The A Button Challenge still stands for the console versions.
Oh boy, is the A Button Challenge still ongoing. There is quite a hunt to further reduce the approx. 18 presses to get 120 stars in a full-game TAS, or to find faster and human-viable strategies to avoid these A presses.
Pannenkoek does have a few videos documenting stars that can be beaten with No Joystick Allowed strats (these are old and there are more on the secondary UncommentatedPannen channel but I don't see a playlist compiling them). A full run is definitely not possible, but at least some stars are doable.
Wow, this success is truly something to be proud of. I extend the most unreserved compliments to the whole group involved. Nintendo's most well known title is thoroughly deconstructed now. I, for one, find myself delighted by the outcome.
Step 2: change "A" button function to another button on your controller, set "A" button to a non functional button assignment. NEVER have to press "A" again.
Because they can as well as being fun and novel to try and beat the game in weird, unintuitive ways? There are challenge runs similar to this* in Minecraft that get super popular all the time.
Similar in a conceptual sense, I've no idea the relative difficulty of these two different games nor the differing challenges offered in playing these way
If you want a real challenge, try the beat mario 64 while going through a severely messy divorce without crying while fighting crippling anxiety and depression run. No balls.

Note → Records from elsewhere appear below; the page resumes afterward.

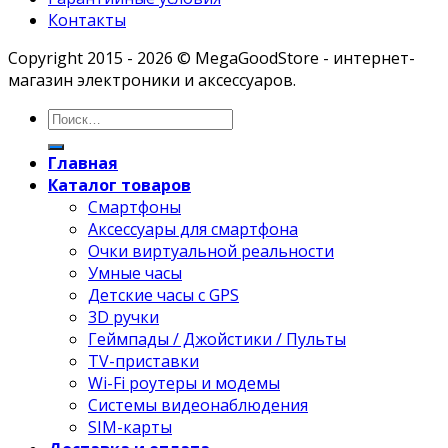
Контакты
Copyright 2015 - 2026 © MegaGoodStore - интернет-
магазин электроники и аксессуаров.
Главная
Каталог товаров
Смартфоны
Аксессуары для смартфона
Очки виртуальной реальности
Умные часы
Детские часы с GPS
3D ручки
Геймпады / Джойстики / Пульты
TV-приставки
Wi-Fi роутеры и модемы
Системы видеонаблюдения
SIM-карты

We set sail on this new sea because there is new knowledge to be gained, and new bragging rights to be won, and they must be won and used for the progress of all speedrunners. But why, some say, zero A presses? Why choose this as our goal? And they may well ask, why climb the highest mountain? Why, 55 years ago, fly to the Moon? Why does Mohun Bagal play the Delhi Capitals? We choose to do zero A presses. We choose to do zero A presses... We choose to do zero A presses in this decade and do the other things, not because they are easy, but because they are hard; because that goal will serve to organize and measure the best of our energies and skills, because that challenge is one that we are willing to accept, one we are unwilling to postpone, and one we intend to win, and the others, too.